What exactly does speech recognition give us? In practical terms it gives us transcribed words with an error rate of 1 word in 20. Should that mean you can speak almost anything to a personal assistant, such as Siri, and it should work perfectly? Unfortunately not, because comprehending words is only one part of the larger AI problem of understanding language.
Indeed, from the words recognised, the assistant then has to understand what to do. Was it a question? What was the context? Do we have to take any actions? Words alone don’t allow Siri to do anything of any usefulness. Siri is handy in the areas that it knows about and is expecting.
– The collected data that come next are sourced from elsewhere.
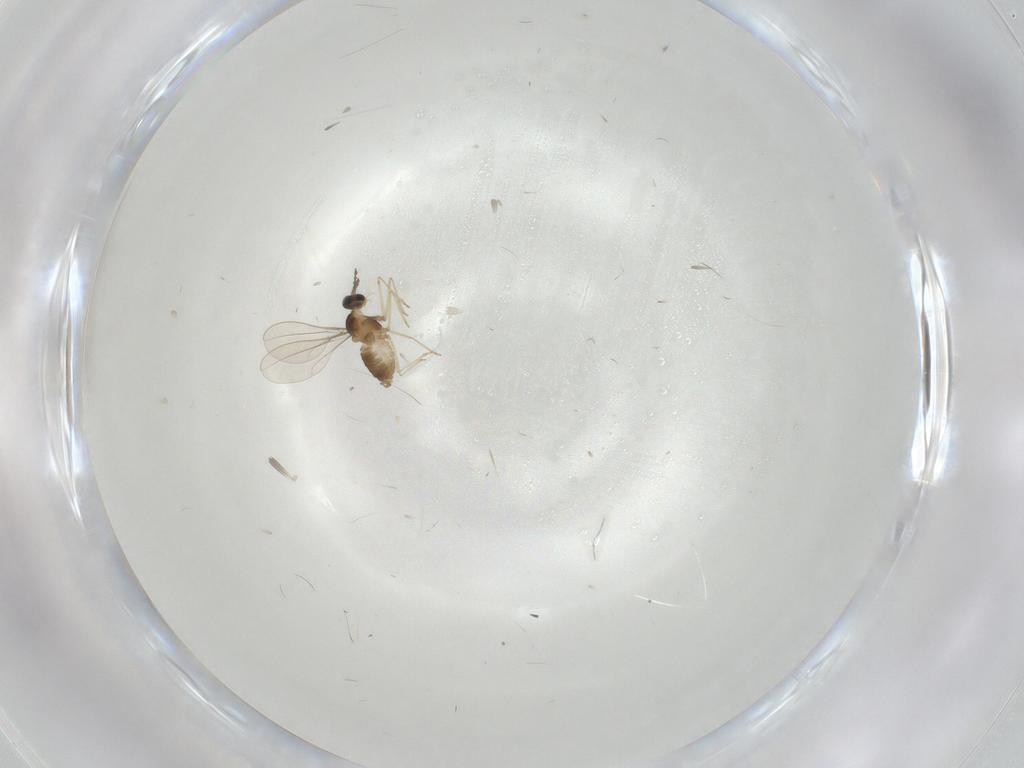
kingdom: Animalia
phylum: Arthropoda
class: Insecta
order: Diptera
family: Cecidomyiidae
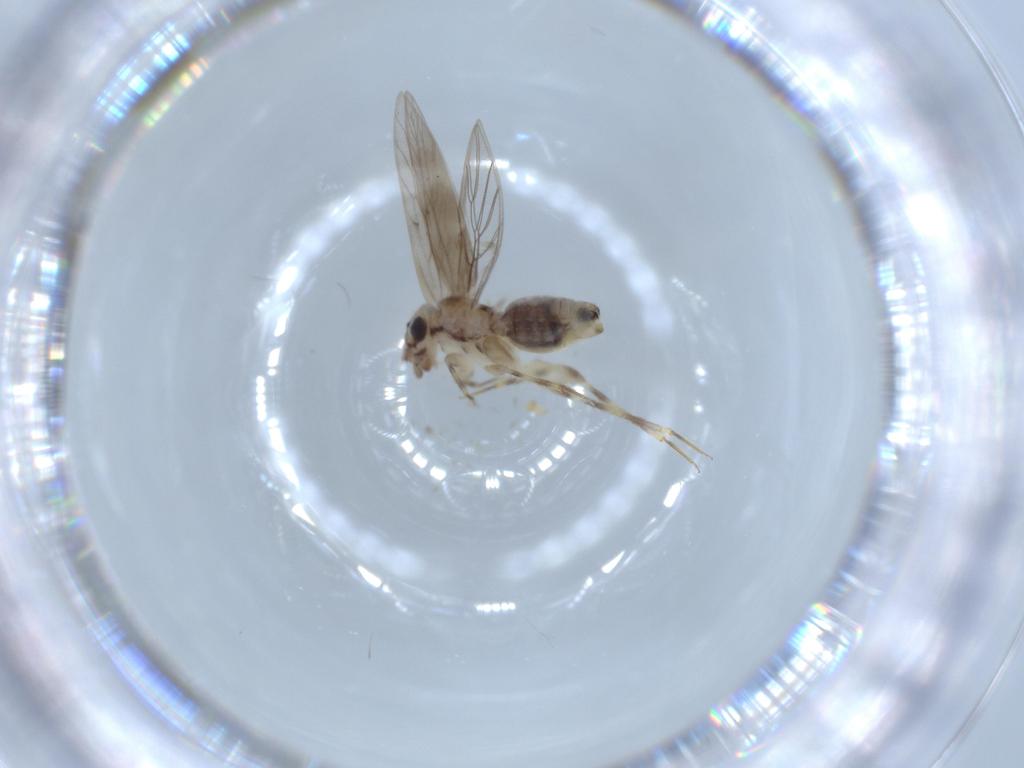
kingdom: Animalia
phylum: Arthropoda
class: Insecta
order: Psocodea
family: Lepidopsocidae
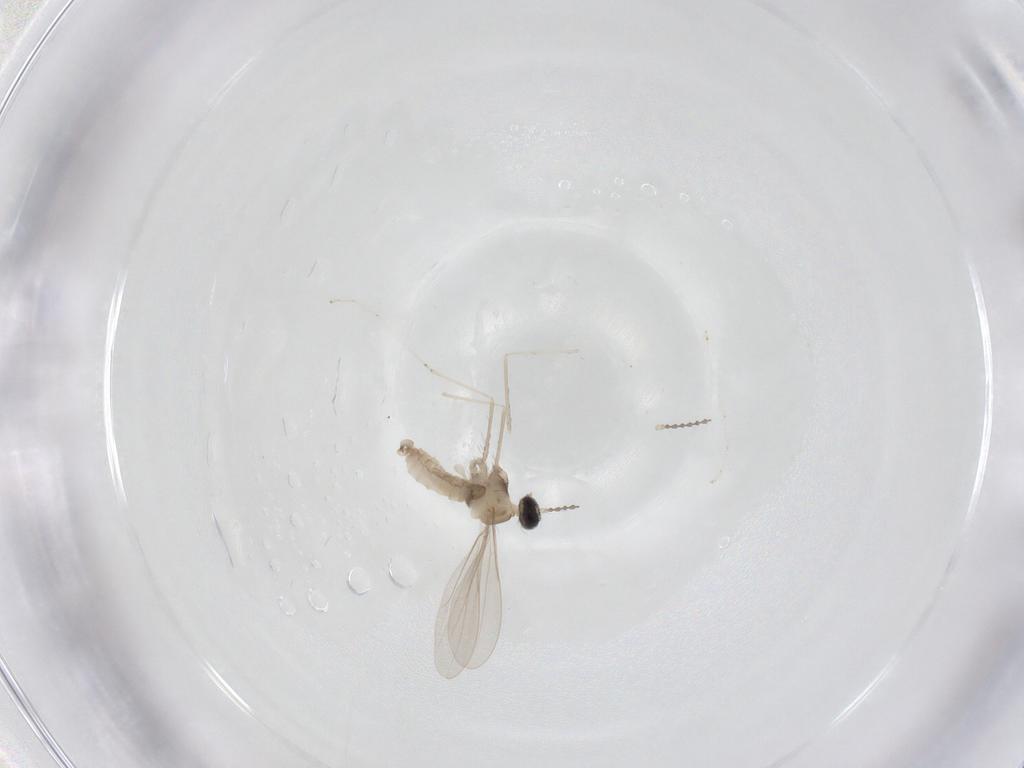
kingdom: Animalia
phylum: Arthropoda
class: Insecta
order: Diptera
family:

However, once you move outside its basic knowledge becomes limited.
Amazon's Alexa Skills work in the same way. Skill developers define a set of expected words and phrases (e.g. "I'd like to order a large latte", "can I have a regular cappuccino please") and then create a range of responses and actions that are to be executed when those words are spoken. Alexa overcomes misrecognised words by instead concentrating on identifying slots (such as the size and type of coffee). A response can then be triggered to ask for any missing information (e.g. "I'd like a latte", "What size would you like?", "Can I have a large").
What does image recognition enable? In practical terms, it means we can classify pictures and identify elements within pictures and video. More mature than speech recognition, image recognition already has some practical uses. For example, a system has been built to identify skin cancer from photographs at an accuracy rate that meets or exceeds that of humans.
Despite advancing the field considerably, deep learning itself is no silver bullet. It can certainly be applied across a number of fields, but it requires large amounts of data, or the capacity to perform many simulations in order to collect large quantities of data and subsequently learn itself. The game of Go has simple rules. No luck is involved and there is no hidden information. This means it can be run as a perfect simulation in software. Using AI for problems that involve hardware though, such as that found in a car or a nuclear reactor, makes running such simulations much more complex.
However, what these advances in AI do mean is that to build an AI system, you no longer need to be an AI expert. Google, Microsoft and Amazon all have interfaces (APIs) that can be called by other systems. Some deep learning algorithms such as tensorflow have been released as open source, whilst Amazon has released its core recommendation algorithm. The opportunity is there for specialists in particular sectors such as the medical, financial or automotive fields to take these AI building blocks and solve genuine problems. Only then can we even consider thinking that AI might be solved.